WHAT IS REQUIRED: Each line of the material that mentions the word "start" is to be copied.

TASK INPUT:

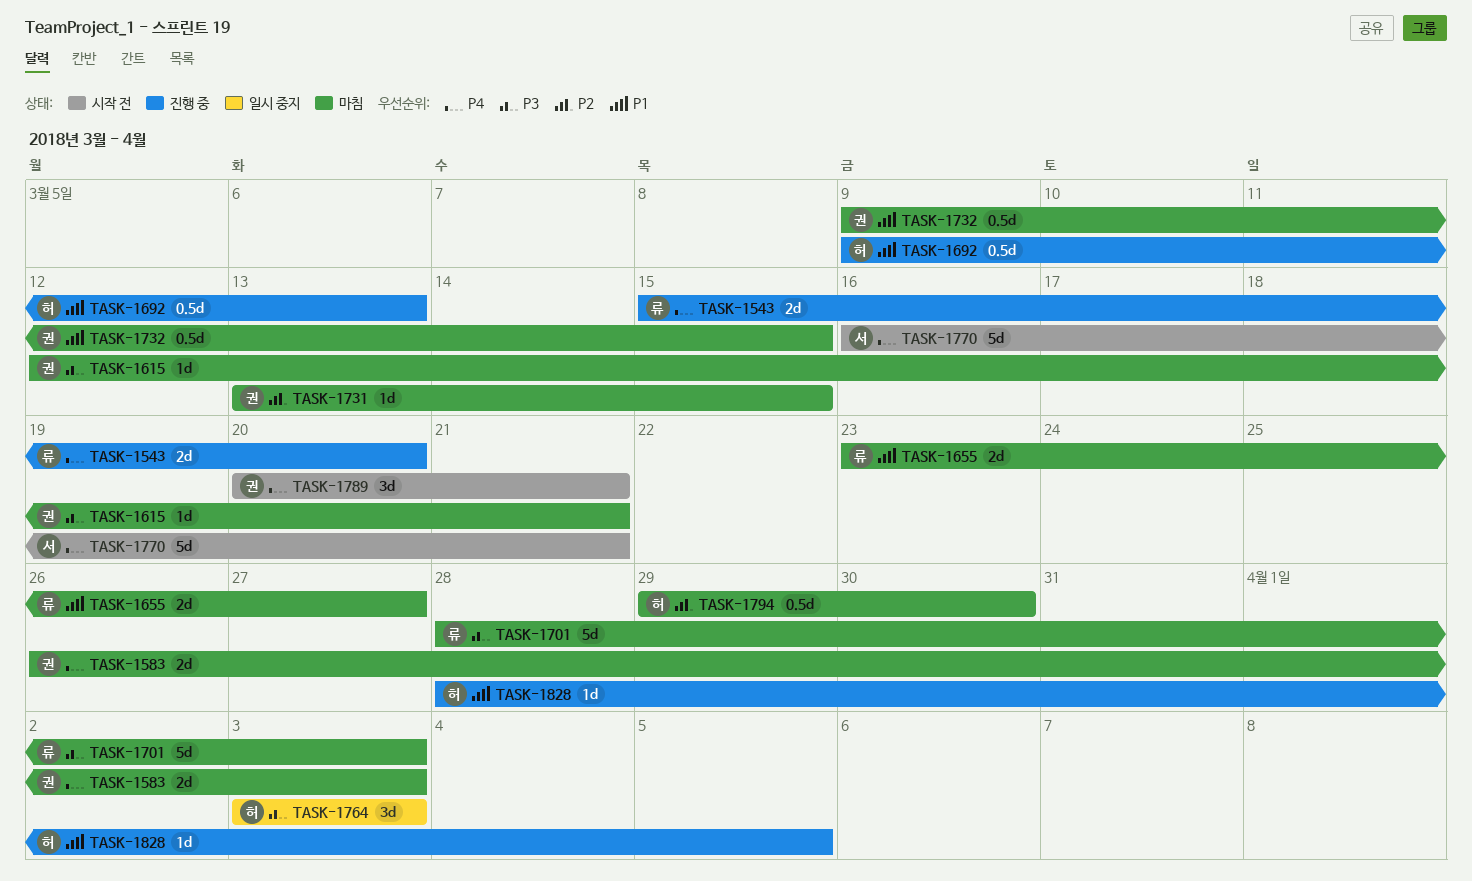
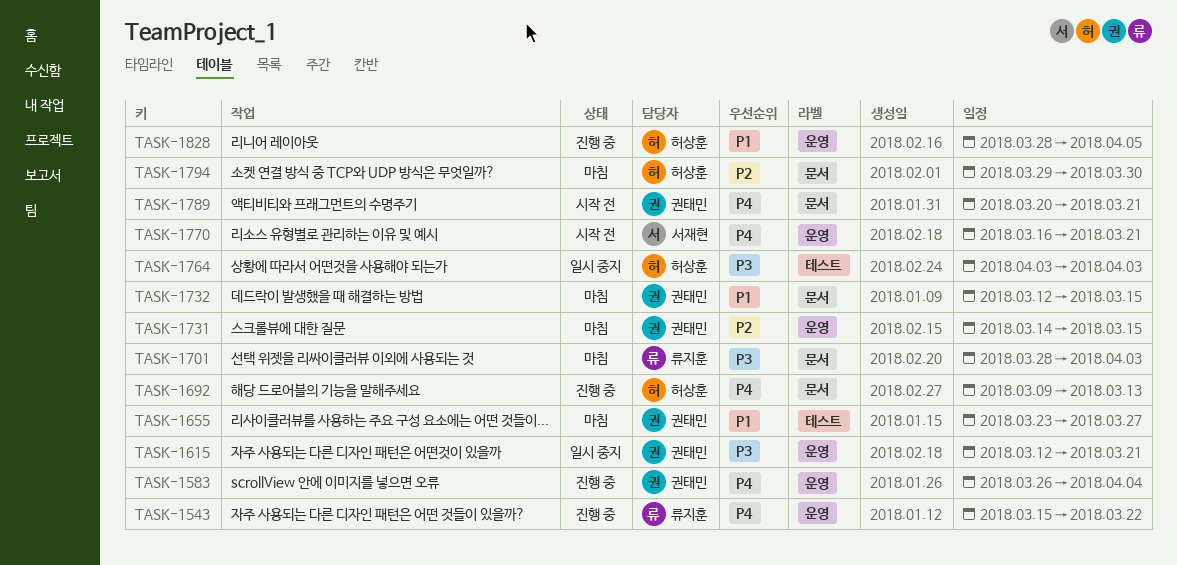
TASK-1543, due: Mar 20 -> Mar 22
TASK-1583, status: 마침 -> 진행 중
TASK-1583, due: Apr 3 -> Apr 4
TASK-1615, status: 마침 -> 일시 중지
TASK-1655, owner: 류지훈 -> 권태민
TASK-1692, priority: P1 -> P4
TASK-1731, start: Mar 13 -> Mar 14
TASK-1732, start: Mar 9 -> Mar 12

PROBLEM SOLUTION:
TASK-1731, start: Mar 13 -> Mar 14
TASK-1732, start: Mar 9 -> Mar 12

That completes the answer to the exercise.